Sadly, our federal judiciary has refused to honor important precedents that protect anonymity in politics—most notably the famous 1958 case, NAACP v. Alabama. In that case, a unanimous Supreme Court ruled against the Alabama attorney general, who had demanded a list of the state’s NAACP members. The civil rights group knew this was tantamount to making targets of its members in a state that was riven at the time with race-related violence. The Court held that some level of anonymity is sometimes required to protect the rights of free speech and free assembly. The Court expanded on this precedent until the Watergate scandal, when it too got caught up in the disclosure fad. Political privacy rights have been eroding ever since.
What is to be done? For starters, we need to be aware that this is happening, and that it is not random. The intimidation game is very real. It is the work of left-wing groups and politicians, it is coordinated, and it is well-honed. Many of the targets of intimidation who I interviewed for my recent book weren’t aware of what was happening to them, and that allowed the intimidation to go on for too long. Awareness is key.
We need to think hard about ways to limit the powers of the administrative state, to stop rogue agents at the IRS and other agencies from trampling on free speech rights. We can make great progress simply by cutting the size of federal and state bureaucracies. But beyond that, we need to conduct systematic reviews of agency powers and strip from unaccountable bureaucracies any discretion over the political activities of Americans. The IRS should be doing what it was created to do—making sure taxpayers fill out their forms correctly.

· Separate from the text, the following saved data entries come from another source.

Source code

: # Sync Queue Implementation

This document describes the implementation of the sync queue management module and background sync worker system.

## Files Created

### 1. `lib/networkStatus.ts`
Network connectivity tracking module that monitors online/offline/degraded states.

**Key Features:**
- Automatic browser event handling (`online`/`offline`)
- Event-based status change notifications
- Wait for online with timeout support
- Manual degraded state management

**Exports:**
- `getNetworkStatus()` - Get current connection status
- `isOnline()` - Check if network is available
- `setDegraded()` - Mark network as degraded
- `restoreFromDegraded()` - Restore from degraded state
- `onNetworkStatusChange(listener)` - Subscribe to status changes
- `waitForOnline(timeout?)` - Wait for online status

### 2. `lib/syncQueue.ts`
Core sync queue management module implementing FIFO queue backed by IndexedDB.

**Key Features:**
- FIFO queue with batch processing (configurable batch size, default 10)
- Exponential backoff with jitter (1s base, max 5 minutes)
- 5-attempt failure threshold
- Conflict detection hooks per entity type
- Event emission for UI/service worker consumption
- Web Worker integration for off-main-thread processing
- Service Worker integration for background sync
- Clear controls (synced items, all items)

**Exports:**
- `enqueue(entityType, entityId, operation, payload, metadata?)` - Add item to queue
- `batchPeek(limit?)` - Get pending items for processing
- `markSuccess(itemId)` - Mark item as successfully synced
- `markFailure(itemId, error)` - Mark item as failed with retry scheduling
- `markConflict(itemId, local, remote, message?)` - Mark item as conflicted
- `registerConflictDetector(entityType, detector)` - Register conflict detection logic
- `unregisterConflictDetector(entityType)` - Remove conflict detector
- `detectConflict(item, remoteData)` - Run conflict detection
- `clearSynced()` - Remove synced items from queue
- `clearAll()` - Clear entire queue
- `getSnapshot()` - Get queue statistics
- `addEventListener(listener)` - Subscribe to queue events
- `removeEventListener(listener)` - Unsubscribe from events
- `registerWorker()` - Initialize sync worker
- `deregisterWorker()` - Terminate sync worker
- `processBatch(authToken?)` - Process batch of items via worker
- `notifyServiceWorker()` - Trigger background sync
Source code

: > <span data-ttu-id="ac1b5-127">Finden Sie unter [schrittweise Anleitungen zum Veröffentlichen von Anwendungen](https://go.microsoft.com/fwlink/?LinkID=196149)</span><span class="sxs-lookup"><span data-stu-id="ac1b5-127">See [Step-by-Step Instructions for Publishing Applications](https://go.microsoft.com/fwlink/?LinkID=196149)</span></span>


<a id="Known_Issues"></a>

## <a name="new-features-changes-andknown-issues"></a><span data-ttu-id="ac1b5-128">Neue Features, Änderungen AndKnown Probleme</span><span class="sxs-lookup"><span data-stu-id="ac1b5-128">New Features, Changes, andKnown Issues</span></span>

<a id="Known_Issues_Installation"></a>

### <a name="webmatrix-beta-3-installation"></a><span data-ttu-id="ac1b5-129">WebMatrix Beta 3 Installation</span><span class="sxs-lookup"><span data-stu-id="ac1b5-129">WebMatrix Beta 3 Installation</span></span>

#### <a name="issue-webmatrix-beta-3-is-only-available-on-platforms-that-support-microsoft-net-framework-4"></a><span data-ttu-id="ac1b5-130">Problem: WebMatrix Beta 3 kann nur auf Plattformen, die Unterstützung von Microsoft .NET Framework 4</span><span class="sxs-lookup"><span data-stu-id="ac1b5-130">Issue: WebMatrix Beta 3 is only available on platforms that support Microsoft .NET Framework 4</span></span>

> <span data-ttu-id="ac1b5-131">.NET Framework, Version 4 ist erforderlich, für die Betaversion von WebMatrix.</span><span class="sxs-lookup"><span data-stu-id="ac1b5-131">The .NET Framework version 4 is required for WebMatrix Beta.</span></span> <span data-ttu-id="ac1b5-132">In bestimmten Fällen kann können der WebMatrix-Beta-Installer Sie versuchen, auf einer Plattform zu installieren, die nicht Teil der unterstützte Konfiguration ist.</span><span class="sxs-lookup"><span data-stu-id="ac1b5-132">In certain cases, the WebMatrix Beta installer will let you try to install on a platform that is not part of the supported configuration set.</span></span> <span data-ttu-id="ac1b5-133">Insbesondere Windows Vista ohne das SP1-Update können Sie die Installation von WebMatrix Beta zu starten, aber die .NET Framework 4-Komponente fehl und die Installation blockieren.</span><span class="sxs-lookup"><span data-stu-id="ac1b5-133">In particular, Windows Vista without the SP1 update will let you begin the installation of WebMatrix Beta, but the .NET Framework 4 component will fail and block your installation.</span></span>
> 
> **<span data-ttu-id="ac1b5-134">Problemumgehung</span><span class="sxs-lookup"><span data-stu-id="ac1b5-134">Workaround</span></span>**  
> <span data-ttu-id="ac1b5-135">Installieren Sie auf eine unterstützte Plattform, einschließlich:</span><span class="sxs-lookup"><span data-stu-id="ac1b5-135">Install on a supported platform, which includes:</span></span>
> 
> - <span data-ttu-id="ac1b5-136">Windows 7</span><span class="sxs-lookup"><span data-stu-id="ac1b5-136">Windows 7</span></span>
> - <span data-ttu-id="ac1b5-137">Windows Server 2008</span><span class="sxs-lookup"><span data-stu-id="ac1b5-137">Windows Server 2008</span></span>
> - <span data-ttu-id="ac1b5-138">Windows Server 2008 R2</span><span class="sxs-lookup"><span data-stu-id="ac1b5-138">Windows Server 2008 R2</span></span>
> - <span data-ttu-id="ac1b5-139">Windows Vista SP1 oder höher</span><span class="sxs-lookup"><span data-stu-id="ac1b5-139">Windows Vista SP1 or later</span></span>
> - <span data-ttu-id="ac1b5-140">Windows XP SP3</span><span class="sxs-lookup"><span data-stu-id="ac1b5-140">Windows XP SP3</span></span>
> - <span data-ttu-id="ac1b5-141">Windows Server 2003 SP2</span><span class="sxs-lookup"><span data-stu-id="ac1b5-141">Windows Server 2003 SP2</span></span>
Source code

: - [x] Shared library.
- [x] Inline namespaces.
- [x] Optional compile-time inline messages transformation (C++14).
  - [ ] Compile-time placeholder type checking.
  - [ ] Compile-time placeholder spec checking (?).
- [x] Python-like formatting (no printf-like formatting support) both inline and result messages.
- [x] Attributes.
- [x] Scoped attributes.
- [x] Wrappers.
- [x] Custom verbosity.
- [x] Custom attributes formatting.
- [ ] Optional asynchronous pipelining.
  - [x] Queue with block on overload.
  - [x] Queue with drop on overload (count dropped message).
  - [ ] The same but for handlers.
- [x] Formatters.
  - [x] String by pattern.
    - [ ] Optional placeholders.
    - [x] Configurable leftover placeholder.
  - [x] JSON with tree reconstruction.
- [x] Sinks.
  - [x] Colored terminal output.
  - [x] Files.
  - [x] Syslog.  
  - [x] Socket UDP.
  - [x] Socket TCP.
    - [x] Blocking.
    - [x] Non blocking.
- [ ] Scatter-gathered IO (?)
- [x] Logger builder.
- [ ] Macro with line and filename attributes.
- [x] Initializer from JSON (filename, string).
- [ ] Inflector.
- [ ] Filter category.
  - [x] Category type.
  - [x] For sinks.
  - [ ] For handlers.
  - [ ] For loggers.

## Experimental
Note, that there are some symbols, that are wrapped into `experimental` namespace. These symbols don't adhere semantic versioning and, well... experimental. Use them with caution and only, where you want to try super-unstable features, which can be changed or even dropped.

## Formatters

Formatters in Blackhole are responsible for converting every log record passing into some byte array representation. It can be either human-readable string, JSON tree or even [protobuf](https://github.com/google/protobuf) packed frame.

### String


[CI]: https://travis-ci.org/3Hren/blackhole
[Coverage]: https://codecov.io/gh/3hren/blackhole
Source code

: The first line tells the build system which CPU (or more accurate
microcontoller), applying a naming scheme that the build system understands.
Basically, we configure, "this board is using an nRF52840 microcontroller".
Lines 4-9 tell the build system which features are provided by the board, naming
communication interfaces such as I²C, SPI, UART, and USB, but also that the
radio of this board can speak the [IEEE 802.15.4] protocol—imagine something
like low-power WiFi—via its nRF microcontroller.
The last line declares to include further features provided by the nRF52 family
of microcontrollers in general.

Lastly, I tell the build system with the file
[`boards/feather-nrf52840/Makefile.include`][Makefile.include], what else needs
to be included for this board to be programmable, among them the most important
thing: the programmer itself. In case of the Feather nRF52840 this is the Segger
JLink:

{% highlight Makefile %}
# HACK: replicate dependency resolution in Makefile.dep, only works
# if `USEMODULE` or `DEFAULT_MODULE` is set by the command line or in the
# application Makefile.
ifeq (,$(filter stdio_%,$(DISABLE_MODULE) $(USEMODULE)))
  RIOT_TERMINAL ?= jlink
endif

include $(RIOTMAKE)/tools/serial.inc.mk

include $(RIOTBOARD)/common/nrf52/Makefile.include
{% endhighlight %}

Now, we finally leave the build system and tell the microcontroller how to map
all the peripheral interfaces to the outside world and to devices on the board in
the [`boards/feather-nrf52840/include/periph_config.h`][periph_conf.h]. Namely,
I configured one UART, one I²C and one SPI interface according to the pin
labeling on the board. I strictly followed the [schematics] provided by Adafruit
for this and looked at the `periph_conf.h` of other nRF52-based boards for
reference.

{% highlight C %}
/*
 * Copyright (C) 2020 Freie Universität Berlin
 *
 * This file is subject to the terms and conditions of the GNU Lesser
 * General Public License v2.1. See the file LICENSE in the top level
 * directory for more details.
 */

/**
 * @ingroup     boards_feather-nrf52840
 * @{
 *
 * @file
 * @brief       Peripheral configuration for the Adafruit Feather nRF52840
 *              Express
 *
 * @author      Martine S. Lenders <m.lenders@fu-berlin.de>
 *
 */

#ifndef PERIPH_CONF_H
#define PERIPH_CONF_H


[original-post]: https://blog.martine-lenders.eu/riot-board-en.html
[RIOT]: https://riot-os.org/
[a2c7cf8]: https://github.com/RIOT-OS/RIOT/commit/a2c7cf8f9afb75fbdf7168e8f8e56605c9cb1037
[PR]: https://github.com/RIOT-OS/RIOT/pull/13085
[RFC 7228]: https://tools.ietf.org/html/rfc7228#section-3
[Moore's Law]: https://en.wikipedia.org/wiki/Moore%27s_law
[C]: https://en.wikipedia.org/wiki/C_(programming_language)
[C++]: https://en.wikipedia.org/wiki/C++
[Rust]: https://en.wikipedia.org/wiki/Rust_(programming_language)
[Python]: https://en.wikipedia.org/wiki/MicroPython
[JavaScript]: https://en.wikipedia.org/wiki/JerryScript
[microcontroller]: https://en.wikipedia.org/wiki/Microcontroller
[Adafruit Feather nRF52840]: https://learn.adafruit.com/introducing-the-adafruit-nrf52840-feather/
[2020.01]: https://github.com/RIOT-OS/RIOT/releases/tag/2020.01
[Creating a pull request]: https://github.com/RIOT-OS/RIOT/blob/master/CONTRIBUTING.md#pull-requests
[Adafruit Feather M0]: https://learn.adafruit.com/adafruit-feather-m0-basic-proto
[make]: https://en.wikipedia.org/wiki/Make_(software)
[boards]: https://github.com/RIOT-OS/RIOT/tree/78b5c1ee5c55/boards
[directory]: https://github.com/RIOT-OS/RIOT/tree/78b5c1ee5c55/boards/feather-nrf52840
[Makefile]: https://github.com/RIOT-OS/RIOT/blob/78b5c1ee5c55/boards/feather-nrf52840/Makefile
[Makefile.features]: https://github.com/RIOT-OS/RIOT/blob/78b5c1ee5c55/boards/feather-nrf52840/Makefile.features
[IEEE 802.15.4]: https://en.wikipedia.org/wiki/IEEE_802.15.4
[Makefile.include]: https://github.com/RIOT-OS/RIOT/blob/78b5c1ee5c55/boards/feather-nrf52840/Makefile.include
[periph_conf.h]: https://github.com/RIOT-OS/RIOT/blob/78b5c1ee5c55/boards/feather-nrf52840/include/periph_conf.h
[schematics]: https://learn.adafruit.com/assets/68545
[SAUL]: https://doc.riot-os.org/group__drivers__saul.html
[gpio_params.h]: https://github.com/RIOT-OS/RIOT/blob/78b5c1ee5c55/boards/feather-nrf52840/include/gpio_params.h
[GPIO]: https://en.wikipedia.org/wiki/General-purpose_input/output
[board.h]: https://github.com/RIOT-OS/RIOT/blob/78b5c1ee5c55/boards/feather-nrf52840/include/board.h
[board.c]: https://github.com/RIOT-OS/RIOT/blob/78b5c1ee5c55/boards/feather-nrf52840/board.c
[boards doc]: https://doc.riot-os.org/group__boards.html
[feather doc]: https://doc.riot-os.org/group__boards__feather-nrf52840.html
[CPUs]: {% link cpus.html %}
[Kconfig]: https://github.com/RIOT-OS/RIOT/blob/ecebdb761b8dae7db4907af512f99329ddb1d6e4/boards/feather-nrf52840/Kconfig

Period.
We need to push corporations to grow backbones and to defend more aggressively their free speech interests—rather than leaving that defense to others.
We need to overhaul our disclosure laws, and once again put the onus of disclosure on government rather than citizens. At the moment, every American who donates $200 or more to a federal politician goes into a database. Without meaning to sound cynical, no politician in Washington is capable of being bought off for a mere $200. We need to raise that donation threshold. And we need to think hard about whether there is good reason to force disclosure of any donations to ballot initiatives or to the production and broadcast of issue ads—ads designed to educate the public rather than to promote or oppose candidates.
Most important, we need to call out intimidation in any form and manner we see it—and do so instantly. Bullies don’t like to be exposed. They’d rather practice their ugliness in the dark. And one lesson that emerged from all my interviews on this topic is that speaking out works. Those who rolled over merely set themselves up for future attacks. Those who called out the intimidators maintained their rights and won the day.
Finally, conservatives need to tamp down any impulse to practice such intimidation themselves. Our country is best when it is engaging in vigorous debate. The Framers of the Constitution envisioned a multiplicity of interests that would argue their way to a common good. We succeed with more voices, not fewer, and we should have enough confidence in our arguments to hear out our opponents.